= Anna Sofie Jakobsen =

Norwegian missionary to China

Anna Sofie Jakobsen (Chinese: 鄭安娜, Pinyin: Zhèng ānnà, 8 November 1860 in Kristiansand, Norway – 1913 in China), also named Anna Cheng, was a Norwegian missionary to China belonging to the Evangelical Lutheran Free Church and later with the China Inland Mission.

==Life==
Jakobsen was a maid for a businessman named Christian Rasmussen, and in 1879 both of them established contact with the English China Inland Mission. Four years after, the Swedish-American evangelist and missionary friend Fredrik Franson came to the city and held meetings in Rasmussen's home. Anna Jakobsson was one of those who answered the call, and in 1884 she participated in the first evangelist course held by Franson in Christiania. Later that year she went to England, where she was accepted by the China Inland Mission. She sailed with Sophie Reuter to China on 18 November 1885 as one of the first Norwegian missionaries to china. She was placed in the province of Shanxi, where she worked at the county of Huozhou.

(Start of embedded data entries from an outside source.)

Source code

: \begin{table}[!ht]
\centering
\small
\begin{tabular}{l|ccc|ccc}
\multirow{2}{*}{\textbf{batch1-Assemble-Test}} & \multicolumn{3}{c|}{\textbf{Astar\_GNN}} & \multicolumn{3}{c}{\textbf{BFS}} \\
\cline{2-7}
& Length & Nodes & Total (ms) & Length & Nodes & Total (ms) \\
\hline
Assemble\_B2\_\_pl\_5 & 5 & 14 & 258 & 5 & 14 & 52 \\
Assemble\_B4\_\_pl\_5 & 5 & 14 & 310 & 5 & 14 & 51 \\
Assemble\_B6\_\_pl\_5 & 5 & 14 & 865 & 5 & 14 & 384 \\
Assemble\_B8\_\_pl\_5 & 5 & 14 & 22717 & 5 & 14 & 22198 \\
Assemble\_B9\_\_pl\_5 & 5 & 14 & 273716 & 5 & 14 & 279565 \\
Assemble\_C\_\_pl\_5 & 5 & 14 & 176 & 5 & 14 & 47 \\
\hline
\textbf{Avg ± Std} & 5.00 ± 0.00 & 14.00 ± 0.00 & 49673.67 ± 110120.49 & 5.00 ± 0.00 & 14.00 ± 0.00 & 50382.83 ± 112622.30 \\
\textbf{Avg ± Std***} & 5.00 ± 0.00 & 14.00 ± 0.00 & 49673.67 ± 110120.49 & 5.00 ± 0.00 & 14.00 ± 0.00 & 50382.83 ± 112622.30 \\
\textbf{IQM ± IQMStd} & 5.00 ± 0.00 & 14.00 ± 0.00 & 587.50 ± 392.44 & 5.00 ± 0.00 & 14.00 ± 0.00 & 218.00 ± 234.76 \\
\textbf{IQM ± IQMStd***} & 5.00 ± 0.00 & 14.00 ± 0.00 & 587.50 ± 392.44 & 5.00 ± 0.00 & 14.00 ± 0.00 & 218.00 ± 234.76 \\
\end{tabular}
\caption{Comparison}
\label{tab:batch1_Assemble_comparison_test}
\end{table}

When Jakobsen announced her intention to marry a Chinese Christian evangelist, Cheng Xiuqi, there was subsequently a fierce campaign against her in the North-China Herald and she was forced to resign from the China Inland Mission. Such marriage were not then accepted by the missionary leadership and Western community. The couple then started an independent mission called "Anna Cheng's Mission" in Zezhou (泽州) (now Jincheng) in Shanxi Province. Jakobsen was very disappointed with the welcome her husband received by some Christians in Kristiansand when they were on vacation there in 1900. Their Mission nevertheless received financial support from Norway, which persisted even after Jakobsen's death.

==Memory==
In the Autumn of 2010, a plaque was unveiled on the wall of Jakobsen's house in Kristiansand where both she and Sophie Reuter worked before they left for China.

==Sources==
- Dehlin, Harald Stene. 1985. Pionerer i skjørt: høsten 1885 forlot de unge norske kvinnene Sofie Reuter og Anna Jakobsen London med Kina som reisemål, Oslo: Norsk Luthersk Forlag.
- Benson, Linda. Fall 2001. Muslims, Missionaries and Warlords in Northwestern China, Oakland University Journal. (pg. 14.)